• [Instructions]:
• A. In the forum thread on Vermont bagel maker Lloyd Squires, which book does the commenter highly recommend?
• B. Pick up the forum thread on Vermont bagel maker Lloyd Squires right after its last sentence and keep writing.

• [Provided passage]:
####

A day in the life of Lloyd Squires, Vermont's 'best' bagel maker - seamusabshere
https://www.burlingtonfreepress.com/story/life/2018/11/19/lloyd-squires-myers-bagels-burlington/1977013002/
======
otras
I love portraits like this, as the lifestyle is so far from anything I
experience in my day to day.

Along these lines, although this seems very tame in comparison, I'm reminded
of the "A Day in the Life" chapter from Anthony Bourdain's _Kitchen
Confidential_ (which I highly recommend):

" _Thanks to my Bigfoot training I wake up automatically at five minutes
before six. It 's still dark, and I lie in bed in the pitch-black for a while,
smoking, the day's specials and prep lists already coming together in my head.

####

• [Raw data]:
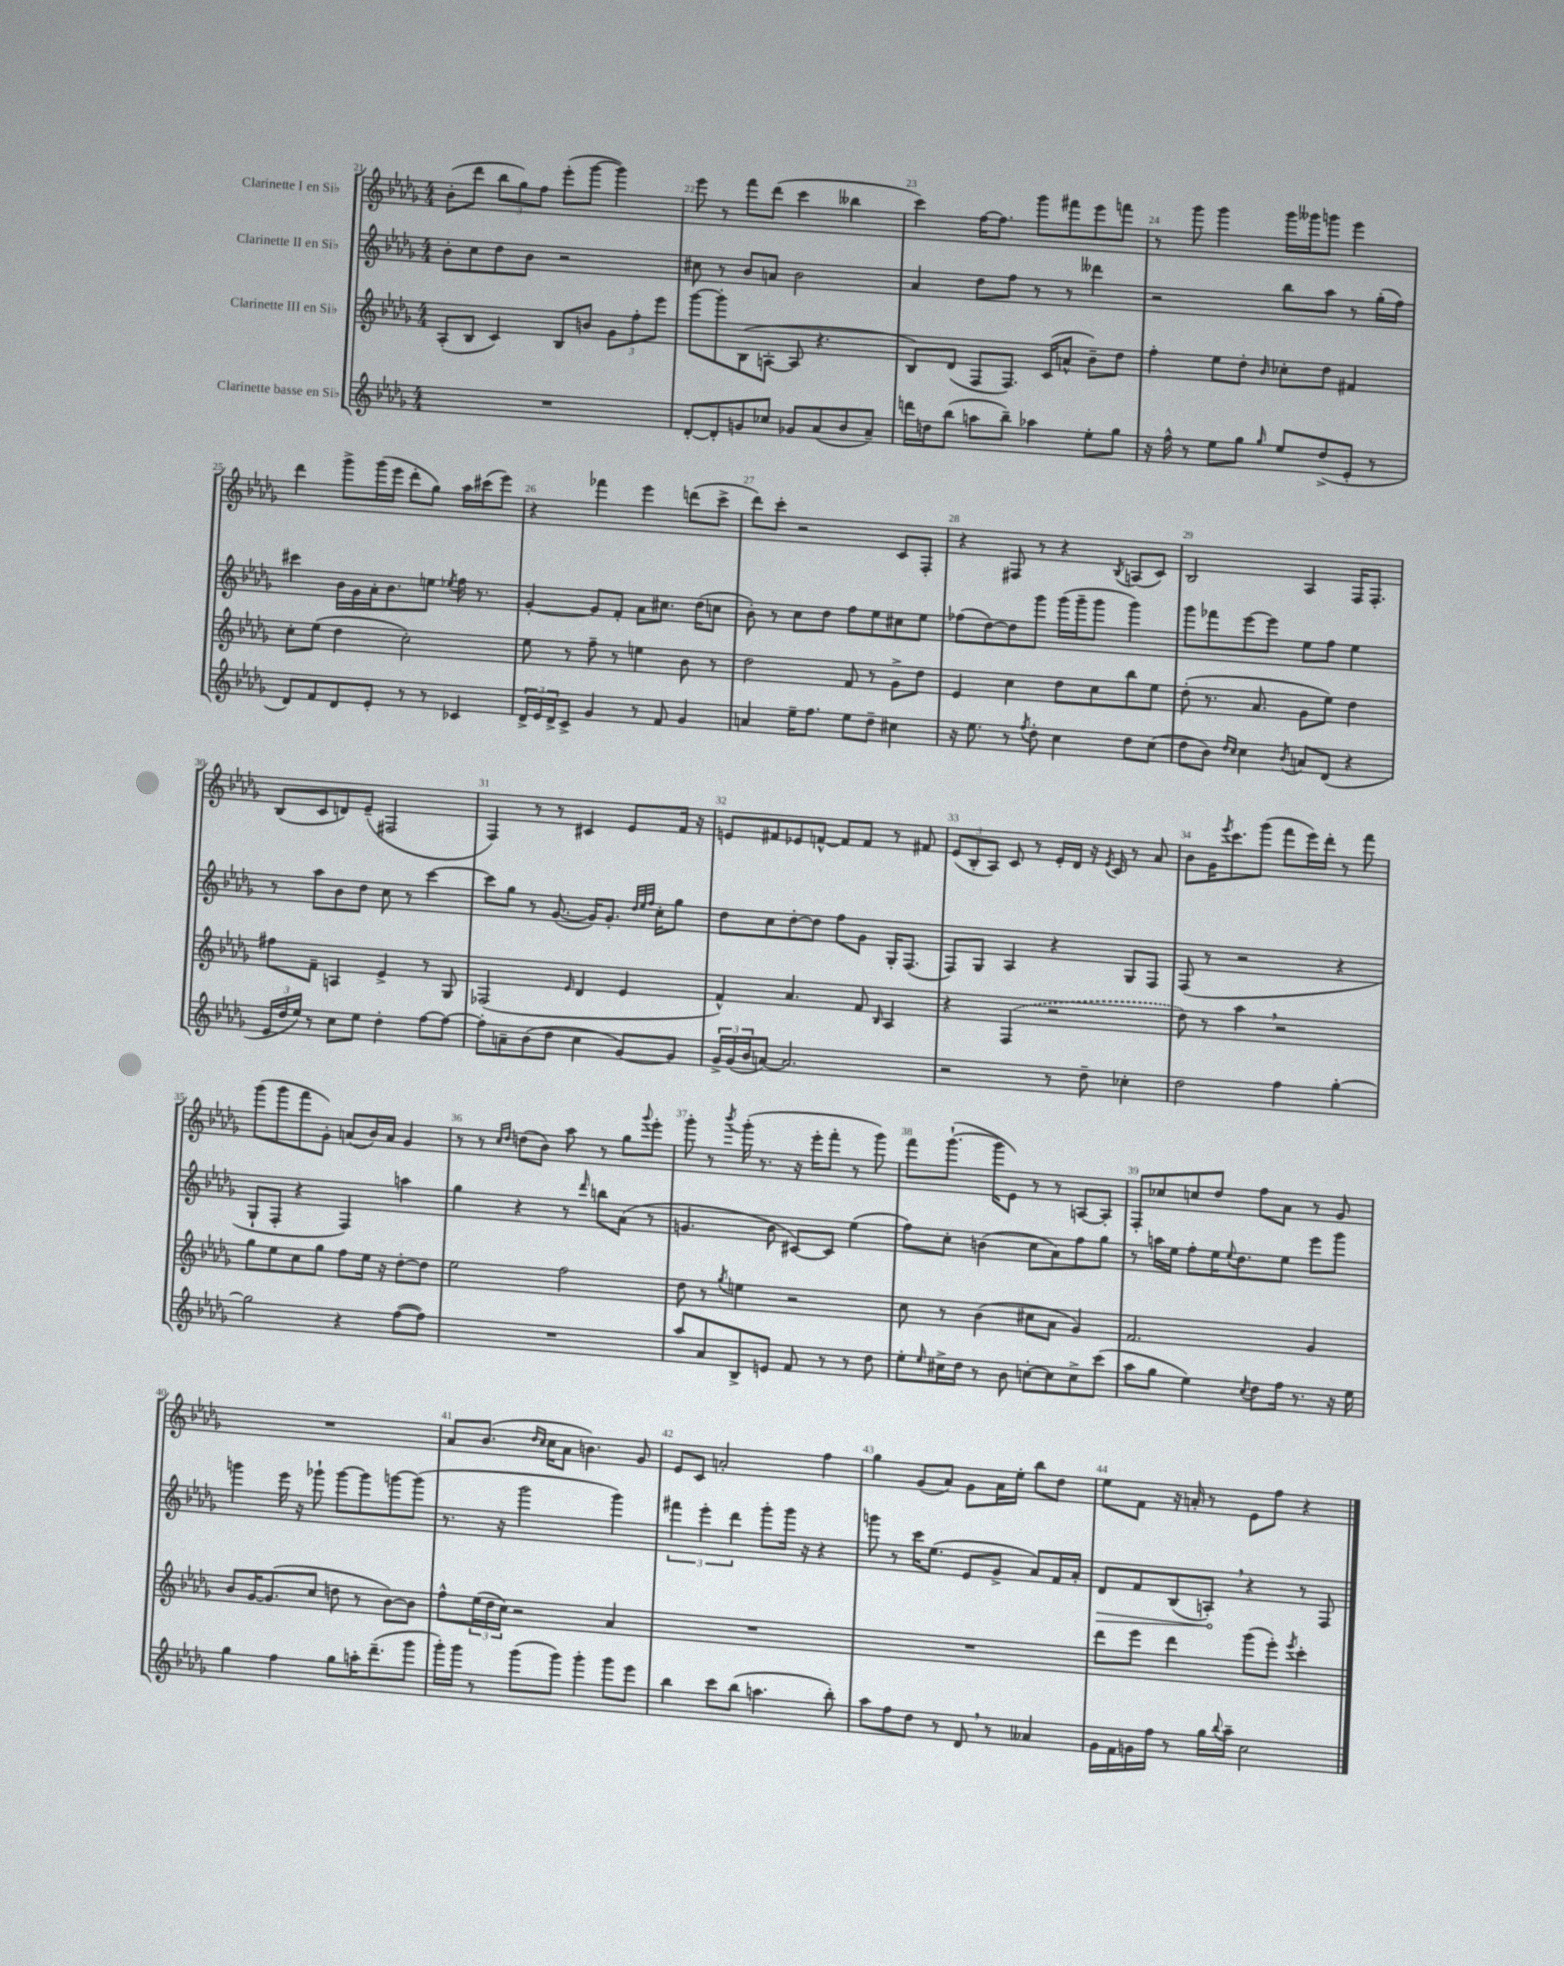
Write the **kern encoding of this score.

####

• [Responses by task]:
• A. Anthony Bourdain's *Kitchen Confidential*.

• B.
It's Friday, so the weekend orders will be coming in: twenty-five cases of
mesclun, eighteen cases of GPOD 70-count potatoes, four whole forequarters of
lamb, two cases of beef tenderloins, hundreds and hundreds of pounds of meat,
bones, produce, seafood, dry goods and dairy. I know what's coming, and the
general order in which it will probably arrive, so I'm thinking triage
-sorting out in my head what gets done first, and by whom, and what gets left
until later._"

------
cosmon0t
Awesome seeing Vermont on the front page of HN. I can attest these bagels are
amazing, I used to get them throughout college.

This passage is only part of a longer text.